In [1], the authors present an efficient algorithm for constructing a representation of a compressed de Bruijn graph for pangenome analysis that enables search. cdbg is a refactoring of [1]'s code (original code available at https://www.uni-ulm.de/in/theo/research/seqana.html) that breaks it into a dynamic library and a command line program.
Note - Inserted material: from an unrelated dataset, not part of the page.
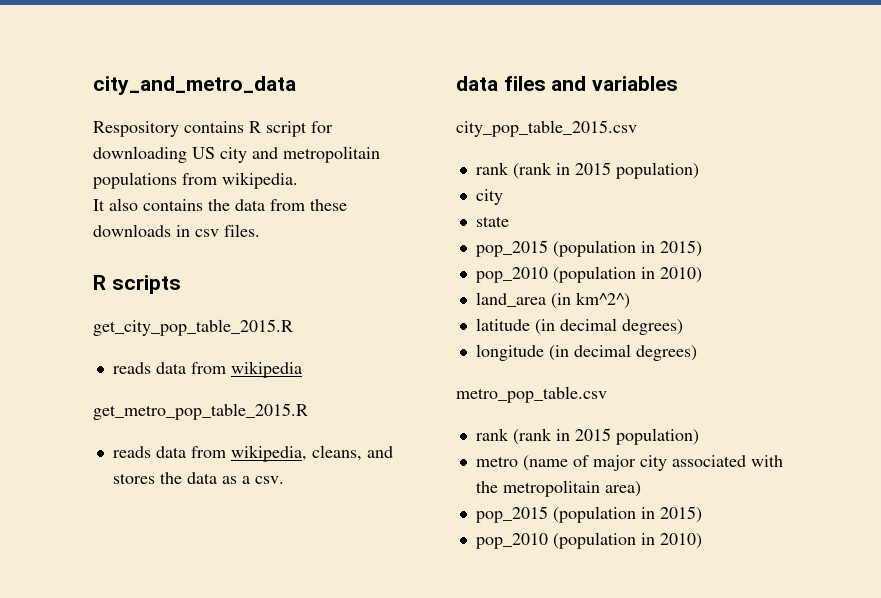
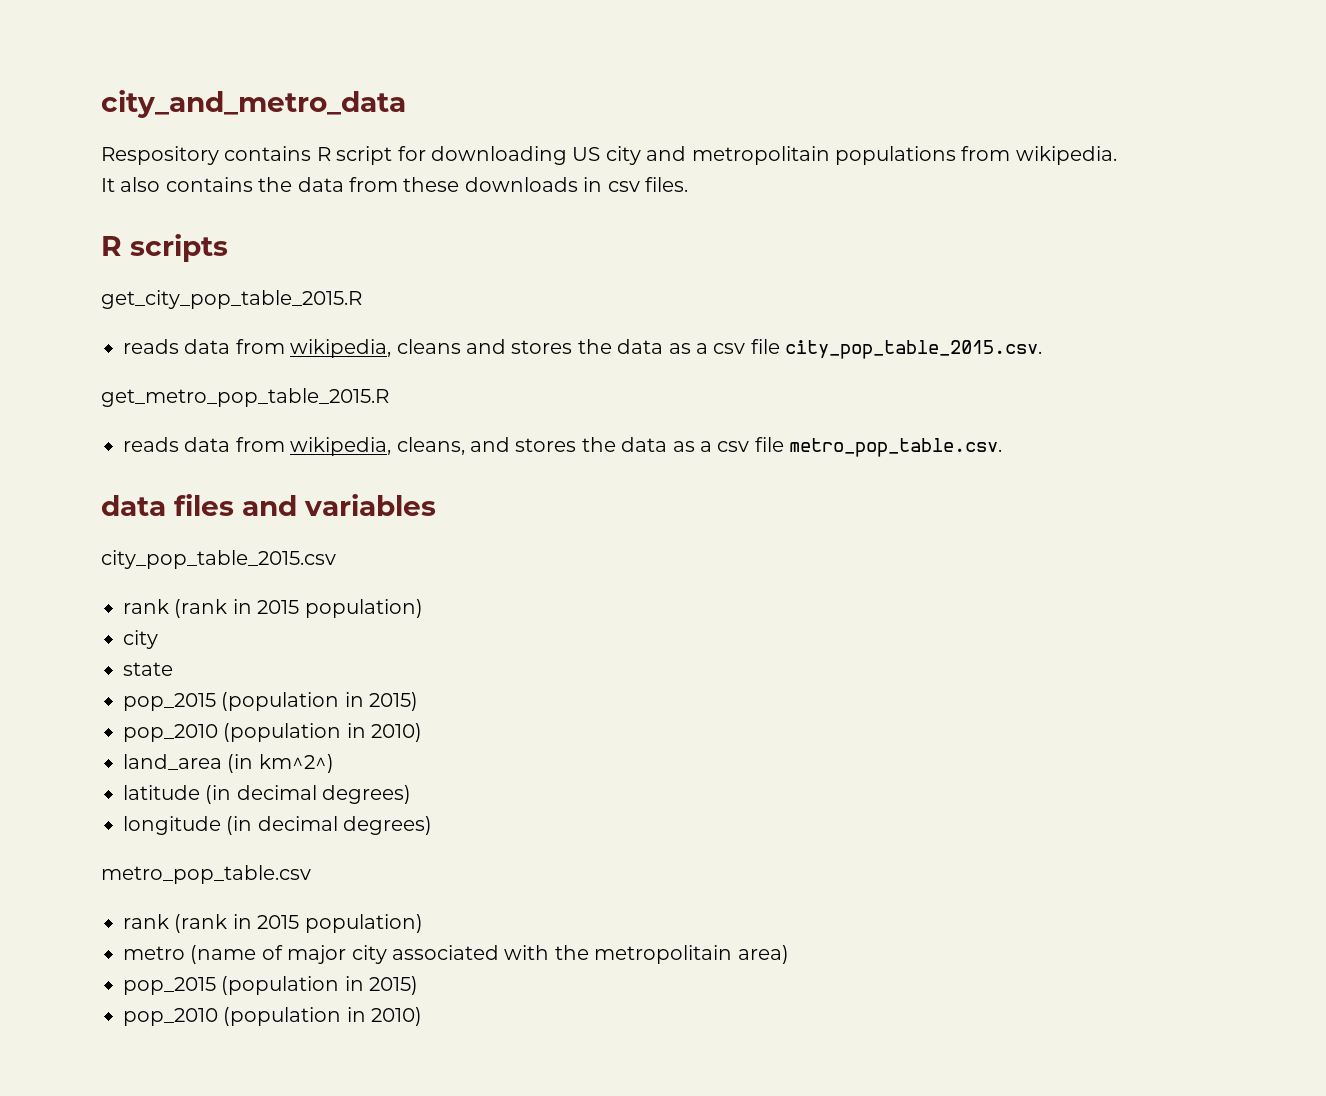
[230,361,302,378] wikipedia -> [290,339,1043,359] wikipedia, cleans and stores the data as a csv file city_pop_table_2015.csv.
[254,476,284,484] csv. -> [717,437,1003,457] csv file metro_pop_table.csv.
The dynamic library provides developers the graph data structure and an API for reading/writing the structure from disk, and the command line program provides users an interface for constructing and interacting with compressed de Bruijn graphs.
The goal of this work is to enhance the adoptability of the compressed de Bruijn graph data model from [1]. By providing a program for efficiently constructing compressed de Bruijn graphs and a library for utilizing them, developers are relieved of implementing their own de Bruijn graph data structure and construction algorithms while allowing users to perform multiple analyses on a single graph.
The graph construction algorithm uses an FM-index to build a compressed de Bruijn graph directly (rather than generating all possible k-mers) from a set of sequences in O(n log σ) time, where n is the total length of the sequences and σ is the size of the alphabet.
The program outputs an implicit representation of the graph that is linear in the number of graph nodes and is not effected by the number of graph edges or k-mer occurrences. This is advantageous because the representation is lossless and is likely much smaller than the total length of the sequences (sub-linear). Additionally, the implicit representation supports searching the graph for sequences of length geq k in worst-case O((m+l) log σ) time, where m is the length of the search sequence and l is the length of the longest compressed k-mer chain in the graph.
TODO
TODO
[1]: Beller, Timo, and Enno Ohlebusch. "A representation of a compressed de Bruijn graph for pan-genome analysis that enables search." Algorithms for Molecular Biology 11.1 (2016): 20.